6. Selisih hasil penjualan tiket Adam Air pada bulan Agustus 2007 sampai Januari 2008.
Fakta penjualan tercatat Rp 1.172.433.192. 407 tapi yang dilaporkan dan dimasukkan ke
kas hanya Rp 1.139.750.996. 362,-. Sehingga terjadi selisih Rp 32.682.196.045.

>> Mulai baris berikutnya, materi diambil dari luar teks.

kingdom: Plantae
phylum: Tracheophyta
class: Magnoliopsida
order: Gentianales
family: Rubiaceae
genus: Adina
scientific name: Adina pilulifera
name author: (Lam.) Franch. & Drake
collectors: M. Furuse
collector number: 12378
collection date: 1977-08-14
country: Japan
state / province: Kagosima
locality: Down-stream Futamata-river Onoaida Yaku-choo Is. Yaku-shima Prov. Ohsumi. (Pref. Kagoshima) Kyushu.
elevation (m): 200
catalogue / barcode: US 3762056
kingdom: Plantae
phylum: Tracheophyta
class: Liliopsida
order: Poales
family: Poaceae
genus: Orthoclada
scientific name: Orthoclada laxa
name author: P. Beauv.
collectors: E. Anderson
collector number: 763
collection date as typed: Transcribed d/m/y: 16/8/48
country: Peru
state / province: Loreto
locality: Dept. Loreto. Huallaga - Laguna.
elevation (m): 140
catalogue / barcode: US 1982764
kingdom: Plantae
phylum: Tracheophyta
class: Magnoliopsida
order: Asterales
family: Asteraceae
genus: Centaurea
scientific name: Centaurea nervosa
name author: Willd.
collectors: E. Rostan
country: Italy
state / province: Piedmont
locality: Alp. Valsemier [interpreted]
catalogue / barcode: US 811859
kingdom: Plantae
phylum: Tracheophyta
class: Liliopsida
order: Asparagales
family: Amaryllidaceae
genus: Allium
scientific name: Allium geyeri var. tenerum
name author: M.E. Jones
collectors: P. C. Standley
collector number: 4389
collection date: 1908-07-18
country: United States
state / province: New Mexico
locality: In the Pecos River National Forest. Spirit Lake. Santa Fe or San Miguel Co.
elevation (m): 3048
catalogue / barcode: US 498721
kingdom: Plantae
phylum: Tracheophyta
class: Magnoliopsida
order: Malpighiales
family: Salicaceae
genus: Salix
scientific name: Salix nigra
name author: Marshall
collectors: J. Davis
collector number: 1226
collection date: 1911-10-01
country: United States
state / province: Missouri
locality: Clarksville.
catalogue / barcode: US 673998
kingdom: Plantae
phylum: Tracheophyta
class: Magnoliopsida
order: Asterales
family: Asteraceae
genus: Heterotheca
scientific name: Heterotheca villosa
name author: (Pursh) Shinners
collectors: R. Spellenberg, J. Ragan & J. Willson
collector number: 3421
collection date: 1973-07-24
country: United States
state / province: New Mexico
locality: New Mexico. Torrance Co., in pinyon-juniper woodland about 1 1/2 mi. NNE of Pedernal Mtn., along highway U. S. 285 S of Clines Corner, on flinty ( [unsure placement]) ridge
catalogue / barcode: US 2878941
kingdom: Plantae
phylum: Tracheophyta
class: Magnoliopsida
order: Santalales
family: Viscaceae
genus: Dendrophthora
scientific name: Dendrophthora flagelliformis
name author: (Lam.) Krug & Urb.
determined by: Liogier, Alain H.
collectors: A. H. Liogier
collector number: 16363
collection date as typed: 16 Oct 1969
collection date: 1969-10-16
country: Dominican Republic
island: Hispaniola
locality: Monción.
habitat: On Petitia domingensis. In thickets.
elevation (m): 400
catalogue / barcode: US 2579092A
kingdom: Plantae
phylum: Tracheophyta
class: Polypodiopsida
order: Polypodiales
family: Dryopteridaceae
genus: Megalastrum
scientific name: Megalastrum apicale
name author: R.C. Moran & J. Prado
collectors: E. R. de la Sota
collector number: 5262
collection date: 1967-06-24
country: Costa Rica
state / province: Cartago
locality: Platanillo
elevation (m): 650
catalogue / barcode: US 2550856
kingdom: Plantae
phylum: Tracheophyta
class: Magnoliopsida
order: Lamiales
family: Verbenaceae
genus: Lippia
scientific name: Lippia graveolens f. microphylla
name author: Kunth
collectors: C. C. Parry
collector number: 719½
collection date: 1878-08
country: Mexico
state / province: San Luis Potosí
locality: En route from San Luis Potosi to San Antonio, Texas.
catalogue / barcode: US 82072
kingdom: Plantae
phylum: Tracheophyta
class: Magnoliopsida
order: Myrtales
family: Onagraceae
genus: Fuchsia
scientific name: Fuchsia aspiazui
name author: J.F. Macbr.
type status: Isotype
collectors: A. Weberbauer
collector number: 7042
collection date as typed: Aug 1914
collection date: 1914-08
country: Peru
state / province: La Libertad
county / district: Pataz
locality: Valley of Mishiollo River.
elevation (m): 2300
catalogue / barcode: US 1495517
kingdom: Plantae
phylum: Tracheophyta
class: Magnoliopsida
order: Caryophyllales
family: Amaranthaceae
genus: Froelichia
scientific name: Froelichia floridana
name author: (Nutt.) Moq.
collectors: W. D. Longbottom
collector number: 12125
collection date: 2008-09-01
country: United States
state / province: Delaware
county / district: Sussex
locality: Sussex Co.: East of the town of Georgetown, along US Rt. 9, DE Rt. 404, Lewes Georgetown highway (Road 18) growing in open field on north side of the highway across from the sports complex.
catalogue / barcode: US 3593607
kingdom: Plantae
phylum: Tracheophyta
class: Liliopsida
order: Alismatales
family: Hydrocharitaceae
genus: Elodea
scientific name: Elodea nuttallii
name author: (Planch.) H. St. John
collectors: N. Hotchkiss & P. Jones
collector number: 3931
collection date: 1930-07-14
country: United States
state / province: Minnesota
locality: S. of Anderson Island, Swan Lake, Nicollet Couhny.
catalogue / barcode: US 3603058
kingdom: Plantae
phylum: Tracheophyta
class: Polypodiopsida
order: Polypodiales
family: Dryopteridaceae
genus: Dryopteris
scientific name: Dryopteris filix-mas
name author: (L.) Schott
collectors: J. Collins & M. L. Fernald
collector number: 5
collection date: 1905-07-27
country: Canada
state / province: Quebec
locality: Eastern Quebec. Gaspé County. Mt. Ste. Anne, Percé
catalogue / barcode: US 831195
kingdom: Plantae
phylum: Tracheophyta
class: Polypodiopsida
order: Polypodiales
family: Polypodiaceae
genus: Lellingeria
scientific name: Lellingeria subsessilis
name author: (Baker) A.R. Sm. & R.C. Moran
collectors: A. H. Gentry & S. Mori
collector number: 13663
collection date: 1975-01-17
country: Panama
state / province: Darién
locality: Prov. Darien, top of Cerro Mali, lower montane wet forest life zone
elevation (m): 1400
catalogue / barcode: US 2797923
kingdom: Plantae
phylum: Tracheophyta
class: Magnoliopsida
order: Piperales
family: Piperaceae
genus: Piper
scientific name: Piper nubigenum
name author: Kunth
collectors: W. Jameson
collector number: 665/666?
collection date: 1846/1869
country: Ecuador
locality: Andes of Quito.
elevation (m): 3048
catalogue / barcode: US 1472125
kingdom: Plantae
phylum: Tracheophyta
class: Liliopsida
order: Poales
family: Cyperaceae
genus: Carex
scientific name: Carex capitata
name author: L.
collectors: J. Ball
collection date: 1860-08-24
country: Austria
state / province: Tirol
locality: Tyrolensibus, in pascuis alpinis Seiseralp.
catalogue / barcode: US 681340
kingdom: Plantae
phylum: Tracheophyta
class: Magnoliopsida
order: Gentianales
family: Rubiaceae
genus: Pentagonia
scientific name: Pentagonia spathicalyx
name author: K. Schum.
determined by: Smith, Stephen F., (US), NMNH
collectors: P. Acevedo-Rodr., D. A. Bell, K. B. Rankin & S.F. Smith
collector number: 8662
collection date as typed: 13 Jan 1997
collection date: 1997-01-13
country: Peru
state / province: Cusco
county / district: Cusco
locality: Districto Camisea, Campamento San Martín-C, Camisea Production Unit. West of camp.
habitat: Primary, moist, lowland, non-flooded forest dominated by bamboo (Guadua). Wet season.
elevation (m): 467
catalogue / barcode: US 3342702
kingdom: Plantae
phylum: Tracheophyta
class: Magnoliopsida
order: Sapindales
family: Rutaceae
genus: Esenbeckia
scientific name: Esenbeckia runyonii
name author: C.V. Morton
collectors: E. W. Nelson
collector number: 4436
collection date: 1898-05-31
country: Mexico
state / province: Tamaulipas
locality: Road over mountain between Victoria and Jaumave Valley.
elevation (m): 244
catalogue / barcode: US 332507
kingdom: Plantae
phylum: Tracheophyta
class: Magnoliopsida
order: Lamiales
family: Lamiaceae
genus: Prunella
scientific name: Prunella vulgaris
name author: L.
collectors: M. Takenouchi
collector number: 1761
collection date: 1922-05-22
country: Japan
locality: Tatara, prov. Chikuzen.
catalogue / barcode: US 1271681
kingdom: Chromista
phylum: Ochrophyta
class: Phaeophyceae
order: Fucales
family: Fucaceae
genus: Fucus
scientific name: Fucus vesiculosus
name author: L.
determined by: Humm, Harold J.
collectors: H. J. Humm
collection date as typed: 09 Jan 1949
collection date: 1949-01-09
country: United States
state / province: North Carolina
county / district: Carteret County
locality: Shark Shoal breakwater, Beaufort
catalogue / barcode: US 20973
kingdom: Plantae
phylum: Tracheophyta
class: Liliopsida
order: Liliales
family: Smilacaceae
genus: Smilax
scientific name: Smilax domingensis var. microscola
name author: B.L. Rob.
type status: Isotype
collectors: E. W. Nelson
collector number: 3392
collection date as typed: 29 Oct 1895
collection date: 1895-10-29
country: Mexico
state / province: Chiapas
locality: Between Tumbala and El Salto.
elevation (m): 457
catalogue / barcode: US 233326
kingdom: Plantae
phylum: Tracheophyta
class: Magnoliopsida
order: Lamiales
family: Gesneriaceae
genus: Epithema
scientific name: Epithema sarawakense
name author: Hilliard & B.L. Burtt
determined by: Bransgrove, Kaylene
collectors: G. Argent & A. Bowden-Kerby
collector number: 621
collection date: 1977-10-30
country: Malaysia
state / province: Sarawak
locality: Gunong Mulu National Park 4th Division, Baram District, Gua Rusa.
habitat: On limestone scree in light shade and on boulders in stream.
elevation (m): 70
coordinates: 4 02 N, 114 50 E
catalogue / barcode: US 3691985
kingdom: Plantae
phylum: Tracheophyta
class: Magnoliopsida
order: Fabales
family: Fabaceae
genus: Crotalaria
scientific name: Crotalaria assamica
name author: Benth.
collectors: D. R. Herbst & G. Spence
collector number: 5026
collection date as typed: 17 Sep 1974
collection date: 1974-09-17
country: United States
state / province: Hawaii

7. Tidak ada laporan pertanggungjawaban pembuatan tiket free of charge sebanyak 27.834
pada tahun 2007.
8. Penjualan tiket di Medan untuk tanggal 23 Juni sampai 20 Juli 2007 sebanyak USD
147.200 tidak disetor ke rekening Adam Air.
9. Pemasukan angkutan kargo periode Agustus 2007 sampai Februari 2008. Diperhitungkan
nilainya mencapai Rp 61,3 miliar. Namun uang yang masuk ke kas perusahaan hanya Rp
21 miliar. Sehingga terjadi selisih Rp 40,3 miliar yang tidak dipertanggungjawabkan.
10. Penggunaan kartu kredit atas nama pribadi pada periode Januari 2007 sampai Januari
2008 sebesar Rp 2,071 miliar yang dibebankan kepada perusahaan Adam Air.
11. Perbedaan jumlah pilot dan pramugari. Pada 17 April 2007 tercatat jumlah pilot 215 dan
pramugari 294. Pada 28 Februari pilot tinggal 195 dan pramugari tinggal 261 orang.
Sehingga terjadi selisih jumlah 20 orang pilot dan 33 orang pramugari.
12. Laporan keuangan tahun 2006 telah dipakai untuk mendapatkan persetujuan
perpanjangan atas kredit modal kerja Rp 50 miliar dari BRI.